A avaliação foi feita por exames na microtomografia por emissão de pósitrons (microPET), uma ferramenta de alta tecnologia disponível no Centro de Pesquisa Pré-Clínica do InsCer. “Com esse exame, nós conseguimos verificar quais regiões consomem mais ou menos glicose, a principal fonte de energia cerebral”, explica Gabriele. Através da injeção de um radiofármaco, é possível visualizar e quantificar dados moleculares funcionais em animais de pequeno porte. Foi utilizado o Fluorodesoxiglicose marcado com Flúor-18 (18F-FDG), análogo da glicose. “Quanto maior o consumo, maior é a atividade no órgão”, esclarece Pamella Azevedo, bióloga e uma das coautoras do estudo.
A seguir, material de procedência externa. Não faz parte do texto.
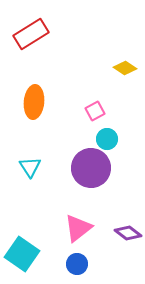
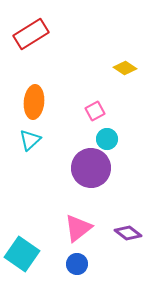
cyan triangle: moved 27 px up; rotated 20 degrees clockwise
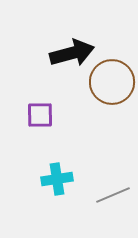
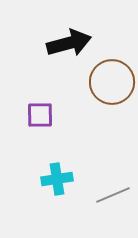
black arrow: moved 3 px left, 10 px up
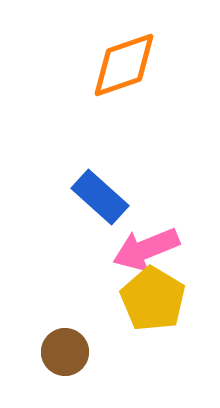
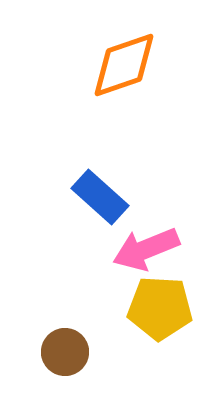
yellow pentagon: moved 7 px right, 9 px down; rotated 28 degrees counterclockwise
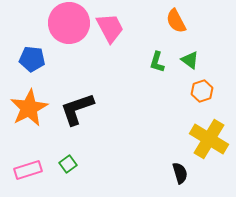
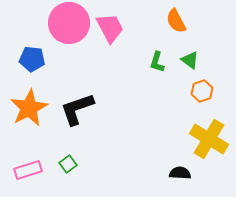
black semicircle: rotated 70 degrees counterclockwise
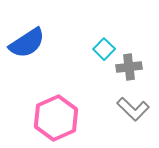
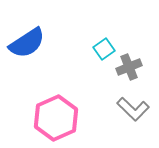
cyan square: rotated 10 degrees clockwise
gray cross: rotated 15 degrees counterclockwise
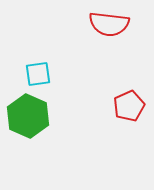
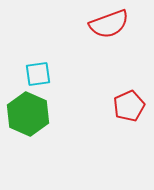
red semicircle: rotated 27 degrees counterclockwise
green hexagon: moved 2 px up
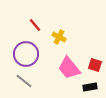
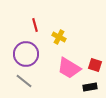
red line: rotated 24 degrees clockwise
pink trapezoid: rotated 20 degrees counterclockwise
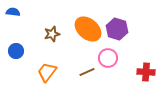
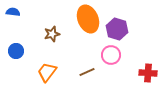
orange ellipse: moved 10 px up; rotated 28 degrees clockwise
pink circle: moved 3 px right, 3 px up
red cross: moved 2 px right, 1 px down
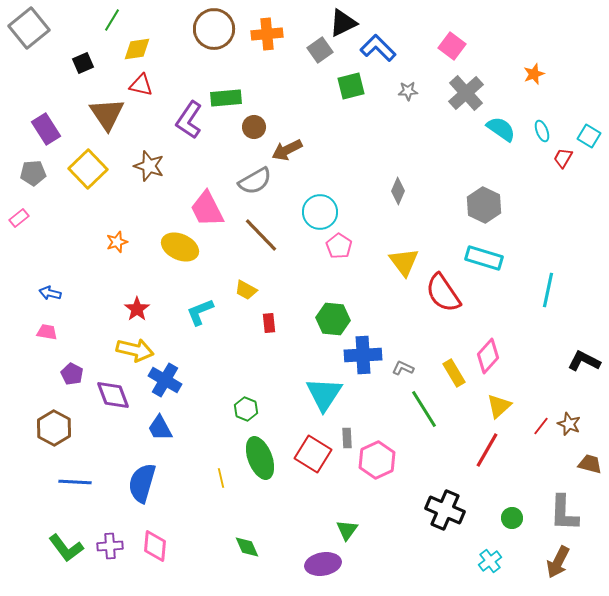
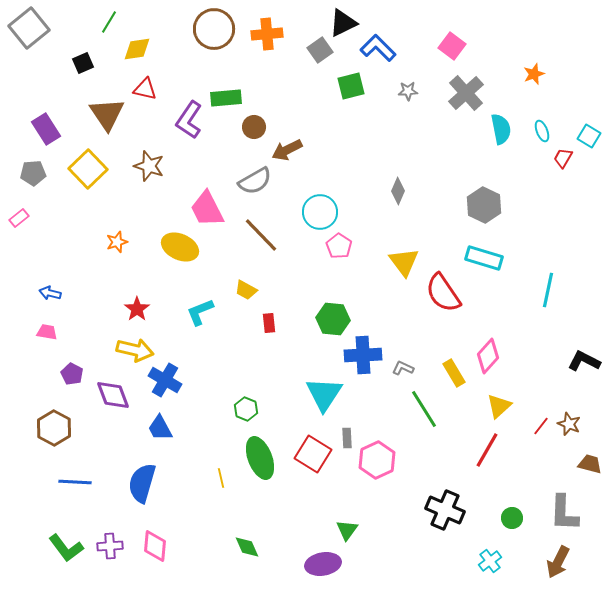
green line at (112, 20): moved 3 px left, 2 px down
red triangle at (141, 85): moved 4 px right, 4 px down
cyan semicircle at (501, 129): rotated 44 degrees clockwise
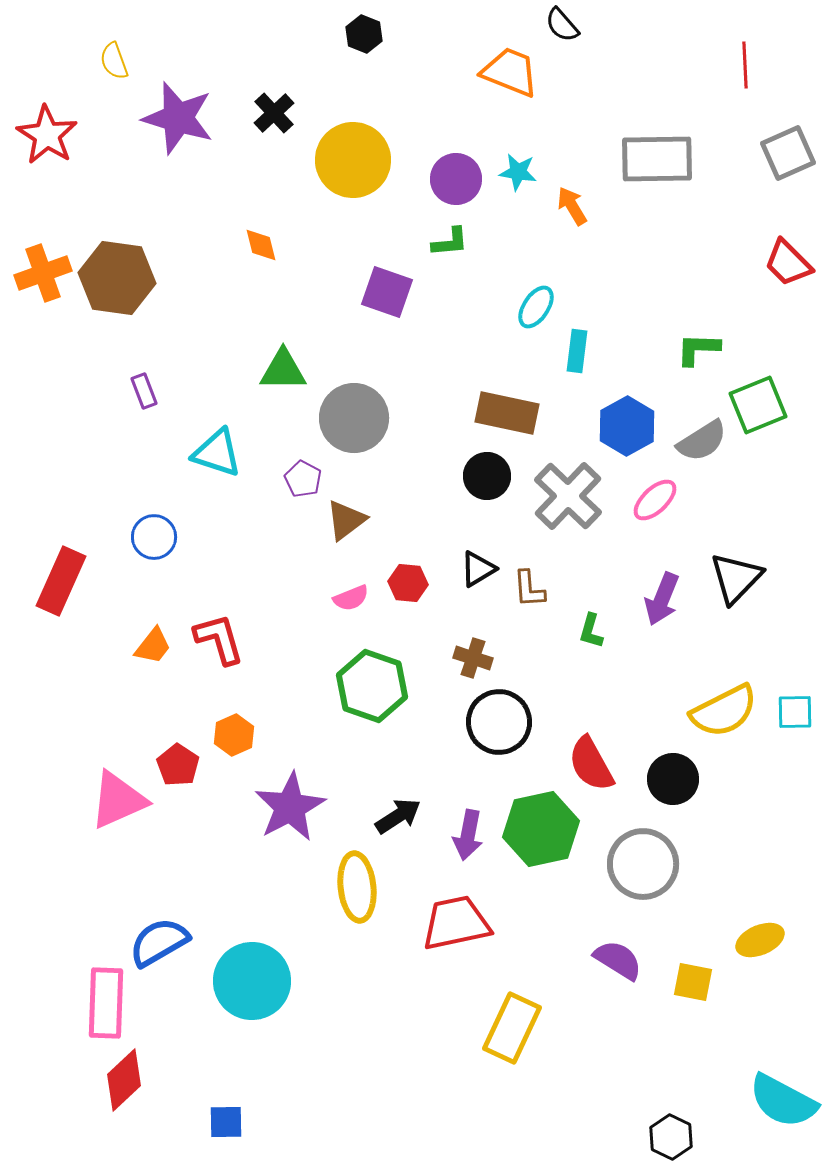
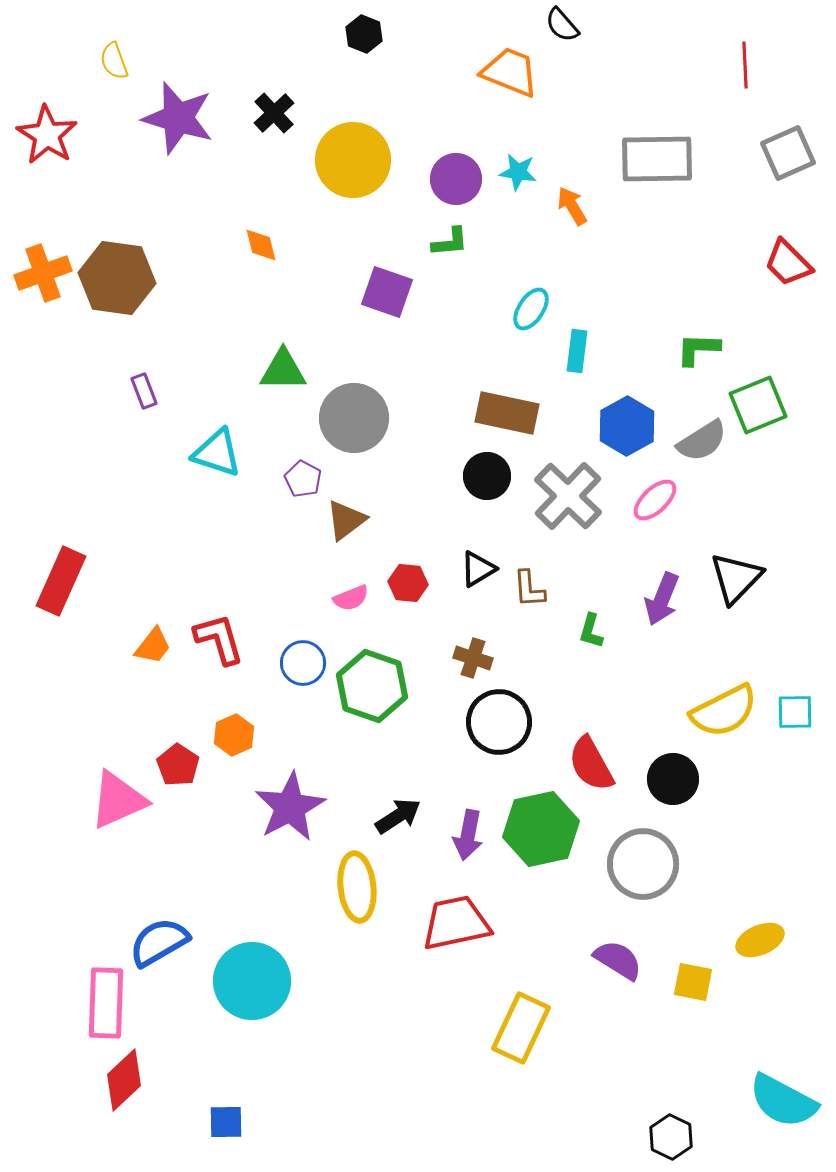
cyan ellipse at (536, 307): moved 5 px left, 2 px down
blue circle at (154, 537): moved 149 px right, 126 px down
yellow rectangle at (512, 1028): moved 9 px right
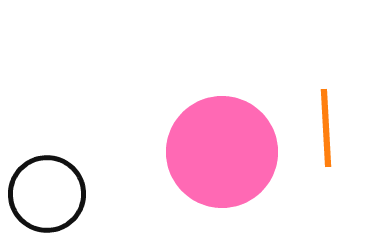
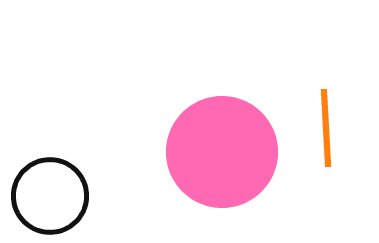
black circle: moved 3 px right, 2 px down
Para avaliar o comportamento depressivo, a equipe fez testes já estabelecidos na literatura. Após, os animais epilépticos foram divididos em dois grupos: não depressivos e depressivos (ou seja, que apresentaram esse comportamento, porque, assim como os pacientes, nem todos os animais com epilepsia desenvolvem os sintomas de depressão). “O estudo demonstrou que a depressão desempenha um papel importante no cérebro epiléptico, revelando alterações relevantes e complexas no metabolismo e na rede metabólica cerebral envolvendo regiões relacionadas com ambas as patologias”, afirma Gabriele. Os animais que demonstraram menor metabolismo cerebral também apresentaram um comportamento  depressivo mais exacerbado durante os testes avaliados.

Os pesquisadores chamam a atenção dos profissionais da saúde para que busquem o  diagnóstico precoce a fim de prevenir o impacto da depressão na qualidade de vida dos pacientes. “Seguiremos estudando os mecanismos comuns entre essas duas patologias para possibilitar a busca por novas alternativas de prevenção e tratamento”, informa Gabriele.

O estudo teve financiamento do CNPq, Capes, PUCRS e Pandurata. Foi recentemente publicado na revista internacional Epilepsia Journal. Além de Costa da Costa, Gabriele e Pamella, Gianina Venturin, Samuel Greggio, Allan Alcará, Eduardo Zimmer e Paula Feltes, todos pesquisadores ligados ao InsCer, assinam o artigo.

O artigo completo está disponível on-line em http://bit.ly/ncbi-depression

Entenda melhor

188Saúde(Foto2)Imagens de exame de microPET mostram redução no metabolismo de glicose em ambos os grupos de animais epilépticos, com e sem depressão, comparados aos saudáveis. As cores mais quentes (vermelho-amarelo) significam maior consumo de glicose no cérebro e as mais frias (verde-azul), menor consumo. Porém, a diminuição da atividade cerebral é maior no grupo com ambas as patologias.